The character, who made his comics debut in 1980, has become more popular in recent years from Cartoon Network’s “Teen Titans Go” series and is one of DC’s most prominent Black superheroes.
“One of the things I’m most excited about now that I’ve been able to put it back (in the movie) is to see what Ray did and what Ray’s journey was about,” Zack said. “He’s such an important DC character. It was time, frankly, I thought. There could definitely be a Cyborg solo movie after watching this.”
Even if the new release is the last time the Snyders work with DC’s heroes, their fingerprints will be all over the future of Warner Bros. superhero movies. Momoa’s “Aquaman” is a billion-dollar franchise. Gadot’s “Wonder Woman” films will spawn a trilogy. Miller’s “The Flash” movie, set for a November 2022 release, is bringing Michael Keaton back to the Batcave. Snyder couldn’t be happier for all of them.

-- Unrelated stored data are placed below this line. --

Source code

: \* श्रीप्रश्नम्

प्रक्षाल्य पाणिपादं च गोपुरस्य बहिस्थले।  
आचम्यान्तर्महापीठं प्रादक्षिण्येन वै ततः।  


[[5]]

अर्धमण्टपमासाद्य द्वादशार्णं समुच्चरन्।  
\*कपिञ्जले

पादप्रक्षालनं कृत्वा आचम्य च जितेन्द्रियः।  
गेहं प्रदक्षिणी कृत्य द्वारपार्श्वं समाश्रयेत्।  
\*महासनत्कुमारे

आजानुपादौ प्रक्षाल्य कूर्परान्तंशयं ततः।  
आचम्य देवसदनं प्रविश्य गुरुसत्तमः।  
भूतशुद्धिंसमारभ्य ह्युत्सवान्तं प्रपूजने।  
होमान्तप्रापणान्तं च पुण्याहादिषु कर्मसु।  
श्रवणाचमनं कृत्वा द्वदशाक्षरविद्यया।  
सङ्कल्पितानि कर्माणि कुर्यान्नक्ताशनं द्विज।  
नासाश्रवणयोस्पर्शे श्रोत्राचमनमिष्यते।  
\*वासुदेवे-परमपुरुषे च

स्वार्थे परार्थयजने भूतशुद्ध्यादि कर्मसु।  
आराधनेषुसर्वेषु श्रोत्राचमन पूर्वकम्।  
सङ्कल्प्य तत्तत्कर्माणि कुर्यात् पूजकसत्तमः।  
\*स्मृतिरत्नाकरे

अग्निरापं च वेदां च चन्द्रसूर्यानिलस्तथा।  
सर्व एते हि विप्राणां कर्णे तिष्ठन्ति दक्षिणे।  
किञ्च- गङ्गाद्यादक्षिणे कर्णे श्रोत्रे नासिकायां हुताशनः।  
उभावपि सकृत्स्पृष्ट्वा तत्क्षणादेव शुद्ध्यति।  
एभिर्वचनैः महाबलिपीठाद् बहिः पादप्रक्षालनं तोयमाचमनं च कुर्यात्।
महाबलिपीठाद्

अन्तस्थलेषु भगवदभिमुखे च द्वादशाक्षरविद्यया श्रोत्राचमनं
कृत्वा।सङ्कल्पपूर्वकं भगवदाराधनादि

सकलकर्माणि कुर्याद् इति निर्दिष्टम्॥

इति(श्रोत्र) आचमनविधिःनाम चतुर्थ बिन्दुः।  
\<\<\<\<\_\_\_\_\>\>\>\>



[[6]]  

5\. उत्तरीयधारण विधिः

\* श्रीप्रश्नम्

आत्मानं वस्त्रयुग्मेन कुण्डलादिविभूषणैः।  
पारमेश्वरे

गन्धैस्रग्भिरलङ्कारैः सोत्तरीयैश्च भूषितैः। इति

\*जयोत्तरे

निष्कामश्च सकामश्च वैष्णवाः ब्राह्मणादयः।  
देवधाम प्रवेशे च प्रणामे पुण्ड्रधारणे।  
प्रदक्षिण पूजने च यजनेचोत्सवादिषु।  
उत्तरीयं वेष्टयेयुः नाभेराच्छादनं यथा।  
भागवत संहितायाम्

“I love those guys as actors and people,” Zack said. “I’m proud of the work they’ve done.”
The Snyders have dedicated the new film to the memory of their daughter Autumn. The music that plays over the end credits was her favorite song, “Hallelujah.” The singer, Allison Crowe, performed it at Autumn’s funeral.
“I felt like, to honor her, that was a thing I had to do,” Zack said. “There were times when we were talking about whether to do (the new cut) or not ... there was a lot of negativity around it. But I’ll be honest, I’m really glad that I did, because it was a such a cathartic and positive experience just putting that all back.”